28.8.16

The Cost Of Fake Passports On The Dark Net


Vocativ analyzed prices for forged or stolen passports sold on 13 websites across the dark net and found that Danish passports can be the priciest.

Obtaining a stolen or forged passport on the dark net is not difficult, but it’s also not cheap. Phony or stolen passports can cost thousands of dollars depending on the quality and the country named on the coveted travel document. The most expensive passport on the Internet’s black market, however, isn’t necessarily the most “powerful.”

Vocativ analyzed prices for forged or stolen passports sold on 13 Websites across the dark net and found that Danish passports can be the priciest with a maximum going rate of $4,017. A Denmark passport, however, is not the most useful, and only ranks fourth on the Passport Index, a database that gives travel documents a “power rank” based on the number of countries to which a person can visit without a visa.

The index ranks the United Kingdom and the U.S. as the two most powerful passports, each allowing access to 147 countries without a passport. Yet, a forged or stolen British passport is the fifth most expensive travel document on the dark net with a maximum price of $3,490, according to Vocativ’s findings. The top price for a U.S. passport is $2,057, making it the 13th most expensive. The low-ball price for a U.S. passport is one of the least expensive at $938.

There are various reasons a less “powerful” passport is worth more money on the black market, but experts theorize that it could have something to do with the difficulty of forging more intricate passports, or the availability of stolen ones. The Diplomatic Security Service at the U.S. Department of State, the federal agency that investigates stolen and forged passports in the U.S., did not immediately respond to Vocativ’s request for an interview.

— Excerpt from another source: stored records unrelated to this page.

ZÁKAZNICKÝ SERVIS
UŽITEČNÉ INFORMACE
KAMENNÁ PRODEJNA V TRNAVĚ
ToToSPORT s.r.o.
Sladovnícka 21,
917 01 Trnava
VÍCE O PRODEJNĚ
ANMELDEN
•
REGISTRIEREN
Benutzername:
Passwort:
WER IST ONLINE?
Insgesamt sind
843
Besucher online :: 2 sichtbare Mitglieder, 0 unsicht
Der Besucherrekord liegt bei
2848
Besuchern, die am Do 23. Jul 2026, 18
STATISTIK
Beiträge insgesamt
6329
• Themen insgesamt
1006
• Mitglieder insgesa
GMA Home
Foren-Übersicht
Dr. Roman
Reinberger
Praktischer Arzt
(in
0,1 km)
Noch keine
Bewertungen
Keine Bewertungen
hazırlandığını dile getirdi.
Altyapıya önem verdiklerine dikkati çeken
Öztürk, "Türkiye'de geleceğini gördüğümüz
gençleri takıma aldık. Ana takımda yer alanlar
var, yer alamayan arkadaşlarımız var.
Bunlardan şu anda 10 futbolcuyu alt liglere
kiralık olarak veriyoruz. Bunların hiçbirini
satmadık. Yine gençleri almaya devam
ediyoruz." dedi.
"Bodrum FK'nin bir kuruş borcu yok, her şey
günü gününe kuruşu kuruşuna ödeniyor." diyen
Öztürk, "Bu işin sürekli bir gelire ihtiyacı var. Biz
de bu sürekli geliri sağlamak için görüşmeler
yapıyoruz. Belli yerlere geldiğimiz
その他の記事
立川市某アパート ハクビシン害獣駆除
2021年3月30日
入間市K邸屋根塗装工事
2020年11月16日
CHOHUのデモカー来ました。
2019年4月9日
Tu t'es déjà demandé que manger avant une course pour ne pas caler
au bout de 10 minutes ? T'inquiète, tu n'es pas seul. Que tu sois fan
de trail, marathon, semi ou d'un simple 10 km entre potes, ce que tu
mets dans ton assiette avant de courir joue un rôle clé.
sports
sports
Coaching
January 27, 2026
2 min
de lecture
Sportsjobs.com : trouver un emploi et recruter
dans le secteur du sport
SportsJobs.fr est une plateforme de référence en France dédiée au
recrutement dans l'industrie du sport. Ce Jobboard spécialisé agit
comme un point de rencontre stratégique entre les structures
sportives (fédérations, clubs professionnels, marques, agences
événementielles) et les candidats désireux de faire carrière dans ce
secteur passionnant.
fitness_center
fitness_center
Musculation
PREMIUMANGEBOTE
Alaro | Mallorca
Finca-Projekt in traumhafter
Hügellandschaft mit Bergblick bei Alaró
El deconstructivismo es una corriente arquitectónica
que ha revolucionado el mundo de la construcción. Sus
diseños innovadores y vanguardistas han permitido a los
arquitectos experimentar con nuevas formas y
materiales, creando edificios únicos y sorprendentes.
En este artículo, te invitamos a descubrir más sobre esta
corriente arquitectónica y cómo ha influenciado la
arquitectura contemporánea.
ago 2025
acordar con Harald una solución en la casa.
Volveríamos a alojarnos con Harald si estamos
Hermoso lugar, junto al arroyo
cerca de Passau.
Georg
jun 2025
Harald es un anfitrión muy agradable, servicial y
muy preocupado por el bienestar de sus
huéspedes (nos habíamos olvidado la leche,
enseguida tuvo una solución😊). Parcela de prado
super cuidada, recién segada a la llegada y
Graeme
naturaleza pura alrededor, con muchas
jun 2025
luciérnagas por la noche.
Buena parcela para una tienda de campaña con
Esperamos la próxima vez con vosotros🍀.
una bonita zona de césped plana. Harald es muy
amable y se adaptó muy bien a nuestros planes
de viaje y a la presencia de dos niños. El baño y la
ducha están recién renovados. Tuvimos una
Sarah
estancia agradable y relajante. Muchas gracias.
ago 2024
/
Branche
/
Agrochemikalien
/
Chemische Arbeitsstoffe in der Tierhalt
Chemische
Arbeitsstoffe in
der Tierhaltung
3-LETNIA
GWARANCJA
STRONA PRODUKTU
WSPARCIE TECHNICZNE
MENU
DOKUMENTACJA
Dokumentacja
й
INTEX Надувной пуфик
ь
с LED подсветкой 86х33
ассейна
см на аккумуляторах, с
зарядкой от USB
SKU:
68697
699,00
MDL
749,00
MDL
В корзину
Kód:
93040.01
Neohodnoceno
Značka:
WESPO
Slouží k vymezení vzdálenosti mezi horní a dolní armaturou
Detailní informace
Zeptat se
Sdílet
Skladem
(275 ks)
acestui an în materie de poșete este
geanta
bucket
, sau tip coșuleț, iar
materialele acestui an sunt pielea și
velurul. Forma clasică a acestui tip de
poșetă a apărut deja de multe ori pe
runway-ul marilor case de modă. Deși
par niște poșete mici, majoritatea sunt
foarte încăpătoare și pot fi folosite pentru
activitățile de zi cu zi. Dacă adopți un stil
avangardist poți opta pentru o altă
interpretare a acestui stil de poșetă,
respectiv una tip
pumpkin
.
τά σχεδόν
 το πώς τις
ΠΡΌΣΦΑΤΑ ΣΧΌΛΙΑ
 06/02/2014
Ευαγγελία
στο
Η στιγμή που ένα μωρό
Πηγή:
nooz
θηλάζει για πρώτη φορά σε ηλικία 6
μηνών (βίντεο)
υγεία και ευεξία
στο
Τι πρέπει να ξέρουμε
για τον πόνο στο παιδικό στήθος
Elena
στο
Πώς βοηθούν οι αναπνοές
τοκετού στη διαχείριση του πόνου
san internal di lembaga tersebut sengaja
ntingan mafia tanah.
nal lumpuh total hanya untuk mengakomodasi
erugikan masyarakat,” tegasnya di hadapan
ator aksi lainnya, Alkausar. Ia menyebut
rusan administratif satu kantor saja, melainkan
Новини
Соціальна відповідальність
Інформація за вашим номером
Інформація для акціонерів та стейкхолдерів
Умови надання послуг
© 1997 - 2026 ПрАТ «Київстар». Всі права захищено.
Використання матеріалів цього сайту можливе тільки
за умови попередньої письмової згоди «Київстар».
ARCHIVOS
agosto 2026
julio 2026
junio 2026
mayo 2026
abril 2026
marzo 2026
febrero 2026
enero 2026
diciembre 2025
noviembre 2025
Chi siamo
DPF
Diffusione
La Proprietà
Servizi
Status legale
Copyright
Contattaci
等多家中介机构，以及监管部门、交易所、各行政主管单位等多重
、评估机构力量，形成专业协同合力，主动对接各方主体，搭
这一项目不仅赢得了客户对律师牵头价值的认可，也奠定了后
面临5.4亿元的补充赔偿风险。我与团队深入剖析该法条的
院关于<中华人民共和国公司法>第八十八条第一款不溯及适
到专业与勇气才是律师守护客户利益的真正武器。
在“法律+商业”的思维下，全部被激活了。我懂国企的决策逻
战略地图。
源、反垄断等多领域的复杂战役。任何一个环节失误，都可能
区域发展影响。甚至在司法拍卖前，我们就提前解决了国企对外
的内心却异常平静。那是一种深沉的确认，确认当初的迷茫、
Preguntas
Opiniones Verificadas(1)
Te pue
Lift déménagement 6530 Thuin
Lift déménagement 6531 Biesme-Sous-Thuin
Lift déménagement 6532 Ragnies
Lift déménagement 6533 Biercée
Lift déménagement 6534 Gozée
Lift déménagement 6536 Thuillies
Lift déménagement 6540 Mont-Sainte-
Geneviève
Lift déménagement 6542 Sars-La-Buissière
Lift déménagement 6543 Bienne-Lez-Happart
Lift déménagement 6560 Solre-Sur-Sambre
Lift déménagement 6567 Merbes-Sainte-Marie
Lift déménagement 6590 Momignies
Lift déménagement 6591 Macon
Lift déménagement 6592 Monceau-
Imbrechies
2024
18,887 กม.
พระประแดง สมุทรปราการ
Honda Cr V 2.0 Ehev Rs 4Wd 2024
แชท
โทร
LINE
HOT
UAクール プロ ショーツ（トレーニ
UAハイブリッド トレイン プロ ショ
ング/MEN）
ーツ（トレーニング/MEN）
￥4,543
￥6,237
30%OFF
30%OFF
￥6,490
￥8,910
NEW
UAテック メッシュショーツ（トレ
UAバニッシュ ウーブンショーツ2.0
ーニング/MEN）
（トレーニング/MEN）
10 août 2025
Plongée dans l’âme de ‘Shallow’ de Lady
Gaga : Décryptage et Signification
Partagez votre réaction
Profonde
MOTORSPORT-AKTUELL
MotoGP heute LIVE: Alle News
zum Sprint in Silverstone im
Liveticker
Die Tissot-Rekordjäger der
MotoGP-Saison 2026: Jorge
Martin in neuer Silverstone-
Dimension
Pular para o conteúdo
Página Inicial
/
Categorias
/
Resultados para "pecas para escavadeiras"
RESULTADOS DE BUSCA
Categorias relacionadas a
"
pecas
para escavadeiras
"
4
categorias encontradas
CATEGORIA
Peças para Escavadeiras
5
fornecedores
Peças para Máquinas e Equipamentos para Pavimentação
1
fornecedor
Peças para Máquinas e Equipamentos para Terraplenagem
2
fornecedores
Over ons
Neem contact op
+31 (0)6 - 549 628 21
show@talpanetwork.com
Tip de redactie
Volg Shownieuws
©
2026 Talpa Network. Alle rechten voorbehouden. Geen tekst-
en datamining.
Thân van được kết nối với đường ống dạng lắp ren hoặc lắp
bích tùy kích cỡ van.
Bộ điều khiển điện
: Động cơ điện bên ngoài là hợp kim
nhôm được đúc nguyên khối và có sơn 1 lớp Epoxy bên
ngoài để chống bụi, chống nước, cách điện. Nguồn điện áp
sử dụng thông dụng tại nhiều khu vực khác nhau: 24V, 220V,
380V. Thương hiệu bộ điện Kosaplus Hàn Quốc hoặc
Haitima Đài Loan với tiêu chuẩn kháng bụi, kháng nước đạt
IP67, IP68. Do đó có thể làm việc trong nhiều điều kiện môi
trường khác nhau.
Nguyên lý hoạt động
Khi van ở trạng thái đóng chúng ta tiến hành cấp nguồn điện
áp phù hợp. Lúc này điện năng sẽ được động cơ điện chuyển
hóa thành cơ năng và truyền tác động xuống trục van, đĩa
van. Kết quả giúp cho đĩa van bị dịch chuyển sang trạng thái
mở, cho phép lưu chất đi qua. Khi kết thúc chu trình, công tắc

Thailand has emerged as one of the leading nations that provides stolen or forged passports, according to multiple media reports. A 2014 article in the Guardian described passport theft in Thailand as a “regular occurrence” after it was revealed that two men used fake passports stolen in Phuket to board the doomed Malaysian Airlines flight MH370, which disappeared during a flight from Malaysia to Beijing in March of 2014.

In 2012, officials in Thailand dismantled a huge passport counterfeiting operation that was reportedly behind the production of 3,000 fake passports over five years. Two of those passports were issued to two Iranian men who were convicted of a collection of attempted terrorist attacks in Bangkok in 2012.

The draw of Thailand—particularly Phuket—for passport counterfeiting and theft operations is the large number of Western tourists in the country, as well as the lax restrictions on the tools required to forge documents. Tinawut Slilapat, the head of Thailand’s Department of Special Investigation established to target the gangs responsible for the passport theft and forgery rings, described Thailand’s appeal to a Bangkok magazine in 2012.

“Finally, it is easy to buy any kind of sophisticated equipment in Thailand to make forgeries,” he said. “All you need is money, and we are talking about a very lucrative revenue source for criminal organizations.”